* Data records *
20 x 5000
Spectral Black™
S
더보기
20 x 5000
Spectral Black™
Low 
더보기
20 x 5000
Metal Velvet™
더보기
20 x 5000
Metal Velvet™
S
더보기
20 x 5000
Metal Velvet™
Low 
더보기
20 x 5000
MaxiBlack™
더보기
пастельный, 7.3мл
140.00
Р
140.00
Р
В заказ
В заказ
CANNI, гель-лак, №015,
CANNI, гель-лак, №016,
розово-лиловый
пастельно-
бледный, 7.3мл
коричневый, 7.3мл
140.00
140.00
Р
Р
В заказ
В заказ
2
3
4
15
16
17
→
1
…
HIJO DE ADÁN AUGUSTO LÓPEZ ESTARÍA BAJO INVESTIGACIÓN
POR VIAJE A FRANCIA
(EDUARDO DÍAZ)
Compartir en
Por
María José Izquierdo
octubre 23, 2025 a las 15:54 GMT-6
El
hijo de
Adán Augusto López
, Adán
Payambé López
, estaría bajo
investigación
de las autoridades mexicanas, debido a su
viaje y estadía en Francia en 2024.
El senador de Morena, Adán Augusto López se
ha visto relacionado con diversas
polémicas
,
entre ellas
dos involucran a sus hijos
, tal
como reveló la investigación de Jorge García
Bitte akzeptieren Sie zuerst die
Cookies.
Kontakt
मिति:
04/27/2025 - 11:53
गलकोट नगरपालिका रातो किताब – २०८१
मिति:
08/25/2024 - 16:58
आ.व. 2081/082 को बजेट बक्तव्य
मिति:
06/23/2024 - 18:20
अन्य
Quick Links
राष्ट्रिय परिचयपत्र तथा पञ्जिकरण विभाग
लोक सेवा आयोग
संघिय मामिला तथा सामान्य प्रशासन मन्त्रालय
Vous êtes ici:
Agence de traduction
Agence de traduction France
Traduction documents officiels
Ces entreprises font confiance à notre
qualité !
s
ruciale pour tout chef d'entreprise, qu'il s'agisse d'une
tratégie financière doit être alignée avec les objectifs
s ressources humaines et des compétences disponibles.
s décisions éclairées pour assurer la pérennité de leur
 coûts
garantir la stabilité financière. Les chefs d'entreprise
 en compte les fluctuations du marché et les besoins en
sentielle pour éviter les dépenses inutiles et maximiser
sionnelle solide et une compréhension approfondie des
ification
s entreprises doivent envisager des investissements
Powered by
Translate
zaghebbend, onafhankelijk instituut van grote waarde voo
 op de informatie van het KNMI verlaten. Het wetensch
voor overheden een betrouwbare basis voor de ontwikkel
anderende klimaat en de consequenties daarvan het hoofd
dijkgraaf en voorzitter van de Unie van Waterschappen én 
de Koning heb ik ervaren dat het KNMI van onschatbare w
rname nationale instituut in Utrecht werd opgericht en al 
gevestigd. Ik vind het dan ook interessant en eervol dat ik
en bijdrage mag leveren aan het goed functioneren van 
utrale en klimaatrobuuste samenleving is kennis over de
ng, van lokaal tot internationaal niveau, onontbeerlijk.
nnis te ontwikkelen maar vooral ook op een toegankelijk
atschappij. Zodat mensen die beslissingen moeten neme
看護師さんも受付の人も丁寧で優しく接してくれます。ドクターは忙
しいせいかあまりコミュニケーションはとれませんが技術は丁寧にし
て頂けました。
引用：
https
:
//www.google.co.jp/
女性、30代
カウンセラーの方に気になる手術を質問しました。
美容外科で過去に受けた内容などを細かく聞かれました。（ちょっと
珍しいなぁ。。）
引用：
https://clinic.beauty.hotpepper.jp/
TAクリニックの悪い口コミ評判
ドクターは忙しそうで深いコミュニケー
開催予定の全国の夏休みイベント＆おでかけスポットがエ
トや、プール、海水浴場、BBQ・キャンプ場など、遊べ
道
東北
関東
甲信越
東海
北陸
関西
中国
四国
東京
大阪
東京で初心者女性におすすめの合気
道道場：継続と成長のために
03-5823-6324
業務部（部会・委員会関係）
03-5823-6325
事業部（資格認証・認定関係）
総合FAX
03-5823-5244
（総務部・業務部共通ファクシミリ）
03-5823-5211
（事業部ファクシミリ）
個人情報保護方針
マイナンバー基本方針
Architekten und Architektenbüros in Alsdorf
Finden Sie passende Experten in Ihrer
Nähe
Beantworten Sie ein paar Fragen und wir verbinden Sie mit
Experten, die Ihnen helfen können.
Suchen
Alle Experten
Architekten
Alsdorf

* Work task *
Format every line of the items above as a Markdown table with two columns, No. and Text. Number the rows in order and leave out blank lines.

* Exercise output *
| No. | Text |
|---|---|
| 1 | 20 x 5000 |
| 2 | Spectral Black™ |
| 3 | S |
| 4 | 더보기 |
| 5 | 20 x 5000 |
| 6 | Spectral Black™ |
| 7 | Low  |
| 8 | 더보기 |
| 9 | 20 x 5000 |
| 10 | Metal Velvet™ |
| 11 | 더보기 |
| 12 | 20 x 5000 |
| 13 | Metal Velvet™ |
| 14 | S |
| 15 | 더보기 |
| 16 | 20 x 5000 |
| 17 | Metal Velvet™ |
| 18 | Low  |
| 19 | 더보기 |
| 20 | 20 x 5000 |
| 21 | MaxiBlack™ |
| 22 | 더보기 |
| 23 | пастельный, 7.3мл |
| 24 | 140.00 |
| 25 | Р |
| 26 | 140.00 |
| 27 | Р |
| 28 | В заказ |
| 29 | В заказ |
| 30 | CANNI, гель-лак, №015, |
| 31 | CANNI, гель-лак, №016, |
| 32 | розово-лиловый |
| 33 | пастельно- |
| 34 | бледный, 7.3мл |
| 35 | коричневый, 7.3мл |
| 36 | 140.00 |
| 37 | 140.00 |
| 38 | Р |
| 39 | Р |
| 40 | В заказ |
| 41 | В заказ |
| 42 | 2 |
| 43 | 3 |
| 44 | 4 |
| 45 | 15 |
| 46 | 16 |
| 47 | 17 |
| 48 | → |
| 49 | 1 |
| 50 | … |
| 51 | HIJO DE ADÁN AUGUSTO LÓPEZ ESTARÍA BAJO INVESTIGACIÓN |
| 52 | POR VIAJE A FRANCIA |
| 53 | (EDUARDO DÍAZ) |
| 54 | Compartir en |
| 55 | Por |
| 56 | María José Izquierdo |
| 57 | octubre 23, 2025 a las 15:54 GMT-6 |
| 58 | El |
| 59 | hijo de |
| 60 | Adán Augusto López |
| 61 | , Adán |
| 62 | Payambé López |
| 63 | , estaría bajo |
| 64 | investigación |
| 65 | de las autoridades mexicanas, debido a su |
| 66 | viaje y estadía en Francia en 2024. |
| 67 | El senador de Morena, Adán Augusto López se |
| 68 | ha visto relacionado con diversas |
| 69 | polémicas |
| 70 | , |
| 71 | entre ellas |
| 72 | dos involucran a sus hijos |
| 73 | , tal |
| 74 | como reveló la investigación de Jorge García |
| 75 | Bitte akzeptieren Sie zuerst die |
| 76 | Cookies. |
| 77 | Kontakt |
| 78 | मिति: |
| 79 | 04/27/2025 - 11:53 |
| 80 | गलकोट नगरपालिका रातो किताब – २०८१ |
| 81 | मिति: |
| 82 | 08/25/2024 - 16:58 |
| 83 | आ.व. 2081/082 को बजेट बक्तव्य |
| 84 | मिति: |
| 85 | 06/23/2024 - 18:20 |
| 86 | अन्य |
| 87 | Quick Links |
| 88 | राष्ट्रिय परिचयपत्र तथा पञ्जिकरण विभाग |
| 89 | लोक सेवा आयोग |
| 90 | संघिय मामिला तथा सामान्य प्रशासन मन्त्रालय |
| 91 | Vous êtes ici: |
| 92 | Agence de traduction |
| 93 | Agence de traduction France |
| 94 | Traduction documents officiels |
| 95 | Ces entreprises font confiance à notre |
| 96 | qualité ! |
| 97 | s |
| 98 | ruciale pour tout chef d'entreprise, qu'il s'agisse d'une |
| 99 | tratégie financière doit être alignée avec les objectifs |
| 100 | s ressources humaines et des compétences disponibles. |
| 101 | s décisions éclairées pour assurer la pérennité de leur |
| 102 |  coûts |
| 103 | garantir la stabilité financière. Les chefs d'entreprise |
| 104 |  en compte les fluctuations du marché et les besoins en |
| 105 | sentielle pour éviter les dépenses inutiles et maximiser |
| 106 | sionnelle solide et une compréhension approfondie des |
| 107 | ification |
| 108 | s entreprises doivent envisager des investissements |
| 109 | Powered by |
| 110 | Translate |
| 111 | zaghebbend, onafhankelijk instituut van grote waarde voo |
| 112 |  op de informatie van het KNMI verlaten. Het wetensch |
| 113 | voor overheden een betrouwbare basis voor de ontwikkel |
| 114 | anderende klimaat en de consequenties daarvan het hoofd |
| 115 | dijkgraaf en voorzitter van de Unie van Waterschappen én  |
| 116 | de Koning heb ik ervaren dat het KNMI van onschatbare w |
| 117 | rname nationale instituut in Utrecht werd opgericht en al  |
| 118 | gevestigd. Ik vind het dan ook interessant en eervol dat ik |
| 119 | en bijdrage mag leveren aan het goed functioneren van  |
| 120 | utrale en klimaatrobuuste samenleving is kennis over de |
| 121 | ng, van lokaal tot internationaal niveau, onontbeerlijk. |
| 122 | nnis te ontwikkelen maar vooral ook op een toegankelijk |
| 123 | atschappij. Zodat mensen die beslissingen moeten neme |
| 124 | 看護師さんも受付の人も丁寧で優しく接してくれます。ドクターは忙 |
| 125 | しいせいかあまりコミュニケーションはとれませんが技術は丁寧にし |
| 126 | て頂けました。 |
| 127 | 引用： |
| 128 | https |
| 129 | : |
| 130 | //www.google.co.jp/ |
| 131 | 女性、30代 |
| 132 | カウンセラーの方に気になる手術を質問しました。 |
| 133 | 美容外科で過去に受けた内容などを細かく聞かれました。（ちょっと |
| 134 | 珍しいなぁ。。） |
| 135 | 引用： |
| 136 | https://clinic.beauty.hotpepper.jp/ |
| 137 | TAクリニックの悪い口コミ評判 |
| 138 | ドクターは忙しそうで深いコミュニケー |
| 139 | 開催予定の全国の夏休みイベント＆おでかけスポットがエ |
| 140 | トや、プール、海水浴場、BBQ・キャンプ場など、遊べ |
| 141 | 道 |
| 142 | 東北 |
| 143 | 関東 |
| 144 | 甲信越 |
| 145 | 東海 |
| 146 | 北陸 |
| 147 | 関西 |
| 148 | 中国 |
| 149 | 四国 |
| 150 | 東京 |
| 151 | 大阪 |
| 152 | 東京で初心者女性におすすめの合気 |
| 153 | 道道場：継続と成長のために |
| 154 | 03-5823-6324 |
| 155 | 業務部（部会・委員会関係） |
| 156 | 03-5823-6325 |
| 157 | 事業部（資格認証・認定関係） |
| 158 | 総合FAX |
| 159 | 03-5823-5244 |
| 160 | （総務部・業務部共通ファクシミリ） |
| 161 | 03-5823-5211 |
| 162 | （事業部ファクシミリ） |
| 163 | 個人情報保護方針 |
| 164 | マイナンバー基本方針 |
| 165 | Architekten und Architektenbüros in Alsdorf |
| 166 | Finden Sie passende Experten in Ihrer |
| 167 | Nähe |
| 168 | Beantworten Sie ein paar Fragen und wir verbinden Sie mit |
| 169 | Experten, die Ihnen helfen können. |
| 170 | Suchen |
| 171 | Alle Experten |
| 172 | Architekten |
| 173 | Alsdorf |